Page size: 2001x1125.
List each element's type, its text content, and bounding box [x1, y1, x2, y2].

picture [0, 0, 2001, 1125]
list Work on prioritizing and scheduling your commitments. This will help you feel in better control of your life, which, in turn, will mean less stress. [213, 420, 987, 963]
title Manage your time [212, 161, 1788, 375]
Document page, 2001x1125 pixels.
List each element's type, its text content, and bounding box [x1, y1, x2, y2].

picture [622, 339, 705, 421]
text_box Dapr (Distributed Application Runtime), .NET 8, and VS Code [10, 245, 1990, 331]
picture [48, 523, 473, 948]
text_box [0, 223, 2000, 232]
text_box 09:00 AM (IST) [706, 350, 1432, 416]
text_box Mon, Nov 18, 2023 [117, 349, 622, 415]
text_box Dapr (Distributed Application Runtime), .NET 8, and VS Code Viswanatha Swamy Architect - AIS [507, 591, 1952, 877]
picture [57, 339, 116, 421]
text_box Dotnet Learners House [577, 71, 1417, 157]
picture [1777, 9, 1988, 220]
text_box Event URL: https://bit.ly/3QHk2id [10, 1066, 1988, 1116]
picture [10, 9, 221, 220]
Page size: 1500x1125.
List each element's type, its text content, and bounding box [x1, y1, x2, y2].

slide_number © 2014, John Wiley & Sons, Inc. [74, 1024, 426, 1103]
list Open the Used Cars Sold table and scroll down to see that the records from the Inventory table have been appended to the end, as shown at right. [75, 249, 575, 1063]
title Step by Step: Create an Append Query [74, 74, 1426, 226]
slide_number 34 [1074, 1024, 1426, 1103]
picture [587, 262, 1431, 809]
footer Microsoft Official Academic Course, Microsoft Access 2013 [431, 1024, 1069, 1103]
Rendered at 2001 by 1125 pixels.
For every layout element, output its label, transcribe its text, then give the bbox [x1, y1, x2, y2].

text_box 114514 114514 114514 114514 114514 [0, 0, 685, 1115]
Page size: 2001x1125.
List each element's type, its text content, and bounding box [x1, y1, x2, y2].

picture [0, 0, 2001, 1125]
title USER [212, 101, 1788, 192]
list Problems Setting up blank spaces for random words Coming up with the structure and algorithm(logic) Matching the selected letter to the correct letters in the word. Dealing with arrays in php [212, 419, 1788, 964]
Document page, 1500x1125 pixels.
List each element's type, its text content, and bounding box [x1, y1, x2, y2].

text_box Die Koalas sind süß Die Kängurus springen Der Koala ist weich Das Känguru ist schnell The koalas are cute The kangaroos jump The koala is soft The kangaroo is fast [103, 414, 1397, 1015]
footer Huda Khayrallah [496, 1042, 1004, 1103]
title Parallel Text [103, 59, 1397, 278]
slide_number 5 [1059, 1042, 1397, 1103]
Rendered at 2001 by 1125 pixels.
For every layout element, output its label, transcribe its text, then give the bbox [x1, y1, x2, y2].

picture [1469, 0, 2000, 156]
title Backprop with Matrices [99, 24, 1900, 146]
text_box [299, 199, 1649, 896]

## Your goal:
Beginning with the top line of the data above, output every line exactly until the one that contains "Document page, 1500x1125 pixels.", and include that one too.

## Answer:
Page size: 2001x1125.
List each element's type, its text content, and bounding box [x1, y1, x2, y2].

picture [0, 0, 2001, 1125]
list Work on prioritizing and scheduling your commitments. This will help you feel in better control of your life, which, in turn, will mean less stress. [213, 420, 987, 963]
title Manage your time [212, 161, 1788, 375]
Document page, 2001x1125 pixels.
List each element's type, its text content, and bounding box [x1, y1, x2, y2].

picture [622, 339, 705, 421]
text_box Dapr (Distributed Application Runtime), .NET 8, and VS Code [10, 245, 1990, 331]
picture [48, 523, 473, 948]
text_box [0, 223, 2000, 232]
text_box 09:00 AM (IST) [706, 350, 1432, 416]
text_box Mon, Nov 18, 2023 [117, 349, 622, 415]
text_box Dapr (Distributed Application Runtime), .NET 8, and VS Code Viswanatha Swamy Architect - AIS [507, 591, 1952, 877]
picture [57, 339, 116, 421]
text_box Dotnet Learners House [577, 71, 1417, 157]
picture [1777, 9, 1988, 220]
text_box Event URL: https://bit.ly/3QHk2id [10, 1066, 1988, 1116]
picture [10, 9, 221, 220]
Page size: 1500x1125.
List each element's type, its text content, and bounding box [x1, y1, x2, y2].

slide_number © 2014, John Wiley & Sons, Inc. [74, 1024, 426, 1103]
list Open the Used Cars Sold table and scroll down to see that the records from the Inventory table have been appended to the end, as shown at right. [75, 249, 575, 1063]
title Step by Step: Create an Append Query [74, 74, 1426, 226]
slide_number 34 [1074, 1024, 1426, 1103]
picture [587, 262, 1431, 809]
footer Microsoft Official Academic Course, Microsoft Access 2013 [431, 1024, 1069, 1103]
Rendered at 2001 by 1125 pixels.
For every layout element, output its label, transcribe its text, then give the bbox [x1, y1, x2, y2].

text_box 114514 114514 114514 114514 114514 [0, 0, 685, 1115]
Page size: 2001x1125.
List each element's type, its text content, and bounding box [x1, y1, x2, y2].

picture [0, 0, 2001, 1125]
title USER [212, 101, 1788, 192]
list Problems Setting up blank spaces for random words Coming up with the structure and algorithm(logic) Matching the selected letter to the correct letters in the word. Dealing with arrays in php [212, 419, 1788, 964]
Document page, 1500x1125 pixels.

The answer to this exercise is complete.